Results: Table 2 compares the plane detection results when different transformation representations are used by ITN. In general, there is little difference in the translation error. This is because all translation representations are the same, which use the three Cartesian axes except for anchor points which have slightly greater translation error. The rotation errors on TC plane suggest that quaternions are a good representation. Rotation matrices and anchor points over-parameterise rotation and can make network learning more difficult with greater degree of freedom. Since these parameters are not constrained, it is also harder to convert them back into valid rotations during inference. Quaternions have fewer parameters and slightly-off quaternion can still be easily normalised to give valid rotation. Compared to Euler angles, quaternions avoid the problem of gimbal lock. For TV plane, there is little difference in rotation error. This is because sonographers use the TV plane as a visual reference when acquiring 3D volumes. This causes the TV plane to lie roughly in the central plane of the volume with lower rotation variances, thus making the choice of rotation representation less important.
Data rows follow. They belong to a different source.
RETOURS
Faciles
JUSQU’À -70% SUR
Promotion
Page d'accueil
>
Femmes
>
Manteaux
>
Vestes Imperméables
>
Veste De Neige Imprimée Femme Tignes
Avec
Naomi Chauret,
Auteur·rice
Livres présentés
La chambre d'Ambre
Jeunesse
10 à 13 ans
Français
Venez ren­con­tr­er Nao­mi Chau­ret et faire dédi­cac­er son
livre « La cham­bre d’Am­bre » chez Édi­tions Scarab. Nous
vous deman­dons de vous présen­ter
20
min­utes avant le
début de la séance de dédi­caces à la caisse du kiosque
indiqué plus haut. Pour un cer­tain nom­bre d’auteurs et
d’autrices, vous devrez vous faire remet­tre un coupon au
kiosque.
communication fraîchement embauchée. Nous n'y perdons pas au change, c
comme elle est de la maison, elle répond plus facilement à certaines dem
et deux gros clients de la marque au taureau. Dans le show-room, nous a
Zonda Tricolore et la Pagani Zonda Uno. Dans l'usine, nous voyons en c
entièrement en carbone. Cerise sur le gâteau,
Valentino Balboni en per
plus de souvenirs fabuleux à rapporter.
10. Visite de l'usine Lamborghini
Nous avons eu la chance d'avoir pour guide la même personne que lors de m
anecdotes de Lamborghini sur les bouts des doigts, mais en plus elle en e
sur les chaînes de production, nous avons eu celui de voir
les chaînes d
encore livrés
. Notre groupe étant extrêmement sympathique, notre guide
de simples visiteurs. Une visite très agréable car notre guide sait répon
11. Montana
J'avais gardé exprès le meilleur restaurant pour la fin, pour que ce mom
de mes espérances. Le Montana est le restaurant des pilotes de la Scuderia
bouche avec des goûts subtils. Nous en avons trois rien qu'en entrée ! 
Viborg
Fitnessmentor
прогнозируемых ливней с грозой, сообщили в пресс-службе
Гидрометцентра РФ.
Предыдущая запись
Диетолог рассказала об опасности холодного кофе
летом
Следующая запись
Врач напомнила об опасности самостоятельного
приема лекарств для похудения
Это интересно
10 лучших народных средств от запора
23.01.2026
Table 3 compares the performance of ITN with/without classification probability outputs. Given a baseline model (M1) that only has regression outputs \(\varvec{t}\), \(\varvec{q}\), the addition of classification probabilities \(\varvec{P}\), \(\varvec{Q}\) improves the translation and rotation accuracy respectively (M2-M4). The classification probabilities act as confidence weights for the regression outputs to improve plane detection accuracy. Furthermore, the classification and regression outputs are trained in a multi-task learning fashion, which allows feature sharing and enables more generic features to be learned, thus preventing model overfitting. M1-M4 use one plane image as CNN input. We further improve our results by using three orthogonal plane images instead as this provides more information about the 3D volume (M4+). M4 and M4+ take 0.46 s and 1.35 s to predict one plane per volume. The supplementary material provides videos showing the update of a randomly initialised plane and its extracted image through 10 inference iterations.

Figure 2 shows a visual comparison between the GT planes and the planes predicted by M4. To evaluate the clinical relevance of the predicted planes, a clinical expert manually measures the head circumference (HC) on both the predicted and GT planes and computes the standard deviation of the measurement error to be 1.05 mm (TV) and 1.25 mm (TC). This is similar to the intraobserver variability of 2.65 mm reported for HC measurements on TC plane [8]. Thus, accurate biometrics can be extracted from our predicted planes.

Fig. 2.
figure 2

Visualisation of GT planes and planes predicted by M4.

4 Conclusion

We presented ITN, a new approach for standard plane detection in 3D fetal US by using a CNN to regress rigid transformation iteratively. We compare the use of different transformation representations and show quaternions to be a good representation for iterative pose estimation. Additional classification probabilities are learned via multi-task learning which act as confidence weights for the regressed transformation parameters to improve plane detection accuracy. As future work, we are evaluating ITN on other plane detection tasks (eg. view plane selection in cardiac MRI). It is also worthwhile to explore new transformation representations and extend ITN to simultaneous detection of multiple planes.